I am happy to say the most severely blasted rose bush is also recovering. I am encouraged by such resilience.

This weekend has some minor yard puttering. I have replaced some of the plants that have died. More to do. Lots of pruning and deadheading needs to be done. Thought given to propping up the peach branches (better than I have done with one branch so far).

Tonight I also got to just chat over the back yard fence with a neighbor. How very old-fashioned and pleasant. I like my neighbors and that is a good old-fashioned feeling too.
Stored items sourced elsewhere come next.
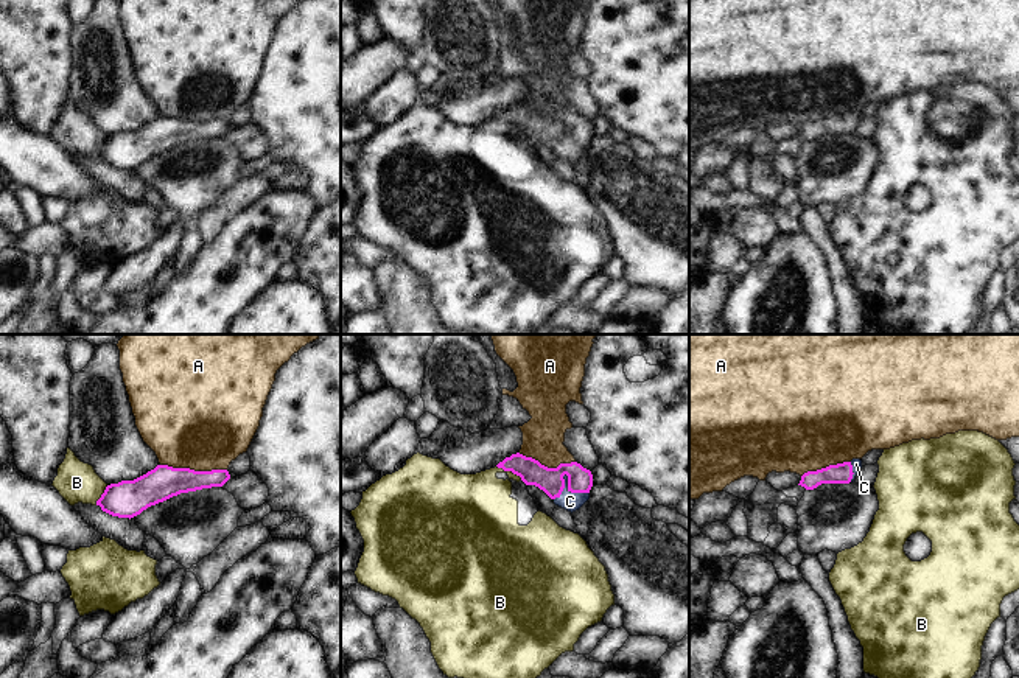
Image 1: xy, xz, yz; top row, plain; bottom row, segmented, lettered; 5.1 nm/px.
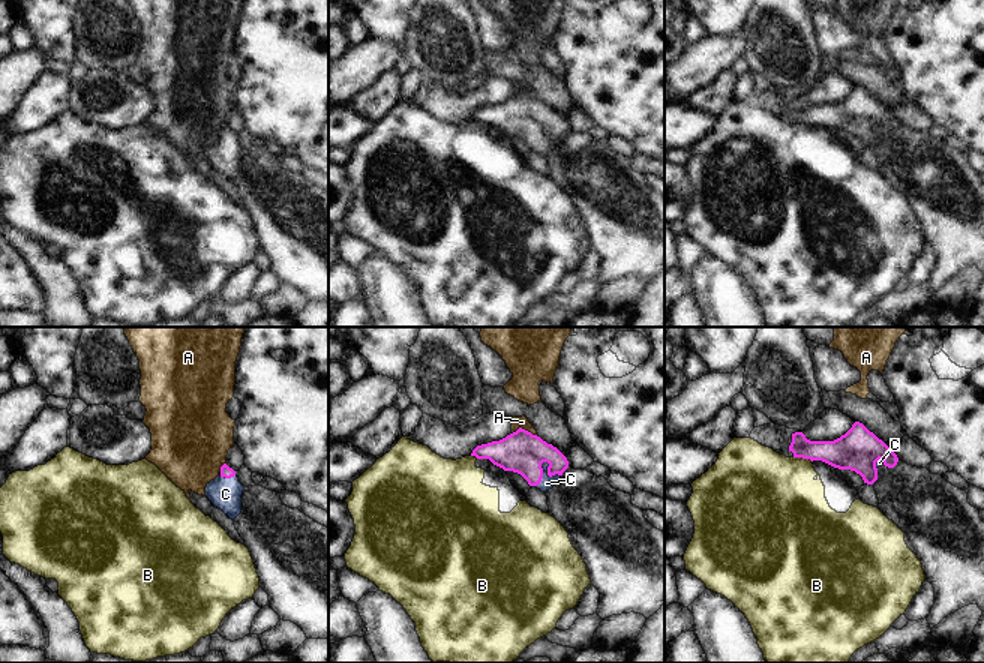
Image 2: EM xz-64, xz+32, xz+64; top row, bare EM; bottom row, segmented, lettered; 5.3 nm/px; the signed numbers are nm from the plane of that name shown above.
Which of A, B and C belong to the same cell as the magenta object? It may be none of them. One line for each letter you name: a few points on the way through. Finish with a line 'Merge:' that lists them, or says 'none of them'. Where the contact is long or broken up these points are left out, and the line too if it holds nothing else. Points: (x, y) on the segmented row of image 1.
C: Path across: xz (551, 481), (563, 484), (570, 490), (570, 501)
Merge: C

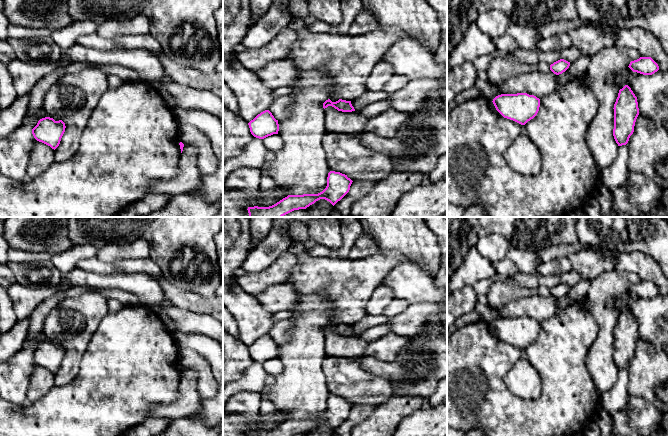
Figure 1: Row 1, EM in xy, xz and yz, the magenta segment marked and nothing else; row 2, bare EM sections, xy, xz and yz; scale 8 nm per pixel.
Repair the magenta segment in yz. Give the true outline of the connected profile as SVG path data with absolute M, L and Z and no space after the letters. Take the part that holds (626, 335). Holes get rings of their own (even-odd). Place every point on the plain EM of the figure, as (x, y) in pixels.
M628 309L619 314L614 328L613 360L618 370L626 369L639 339L637 321Z

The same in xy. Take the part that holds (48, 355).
M45 341L38 345L32 353L32 358L37 365L55 374L60 368L65 352L65 347L62 344L55 345L53 342Z

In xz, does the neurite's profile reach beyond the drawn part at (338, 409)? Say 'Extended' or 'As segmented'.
As segmented

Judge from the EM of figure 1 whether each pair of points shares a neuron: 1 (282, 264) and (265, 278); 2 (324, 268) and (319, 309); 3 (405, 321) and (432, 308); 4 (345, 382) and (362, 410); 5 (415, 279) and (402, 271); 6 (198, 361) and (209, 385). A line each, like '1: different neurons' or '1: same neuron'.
1: same neuron
2: different neurons
3: same neuron
4: different neurons
5: same neuron
6: same neuron

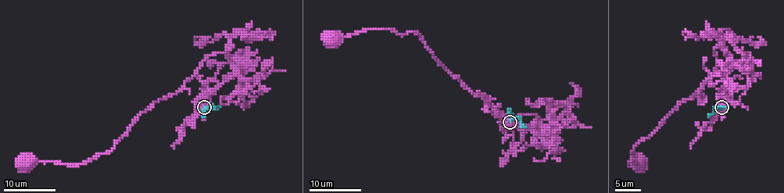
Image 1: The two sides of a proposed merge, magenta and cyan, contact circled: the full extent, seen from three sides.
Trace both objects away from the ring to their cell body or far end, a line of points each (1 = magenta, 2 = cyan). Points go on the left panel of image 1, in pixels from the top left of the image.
1: (204, 107), (234, 73), (230, 45), (147, 107), (109, 151), (78, 164), (26, 163)
2: (204, 107), (216, 107), (216, 110)

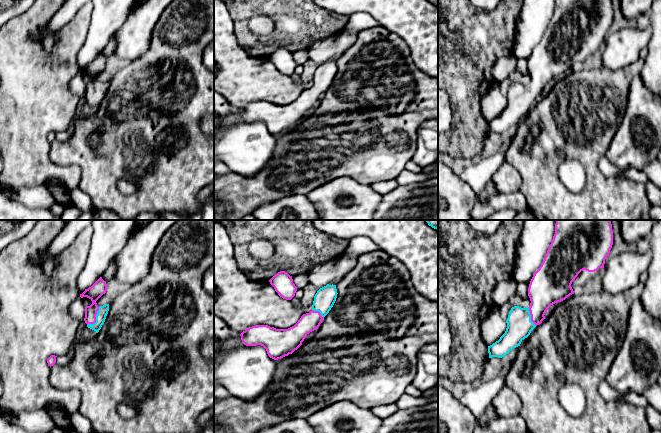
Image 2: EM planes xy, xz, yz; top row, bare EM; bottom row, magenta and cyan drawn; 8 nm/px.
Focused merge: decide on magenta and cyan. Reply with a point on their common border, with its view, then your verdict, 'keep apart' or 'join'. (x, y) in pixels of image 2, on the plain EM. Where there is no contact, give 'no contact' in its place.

Life gets busier next Tuesday as I begin seven weeks of classes on Tuesday and Thursday evenings. Beginning Italian. I have never completed a beginning Italian class before (though I started a conversational Italian class years ago). Admittedly, I am beyond the beginning stage but I need some solid grounding in basics. I am about to sit down and begin reading my Italian Bible. Methinks I will start with "Vangelo secondo Marco," the Gospel I know best.

Reading, of course, is one thing and articulating thoughts in a foreign language quite another. I recall that when I was a freshman in college, reading my French Bible taught me some very elegant French style. I may have been the only one of my classmates fluent in the imperfect subjunctive (which is not used in contemporary speech but, by God, I could do it - back then, anyway).

Alora, ho bisogno di leggere. Ciao, tutti.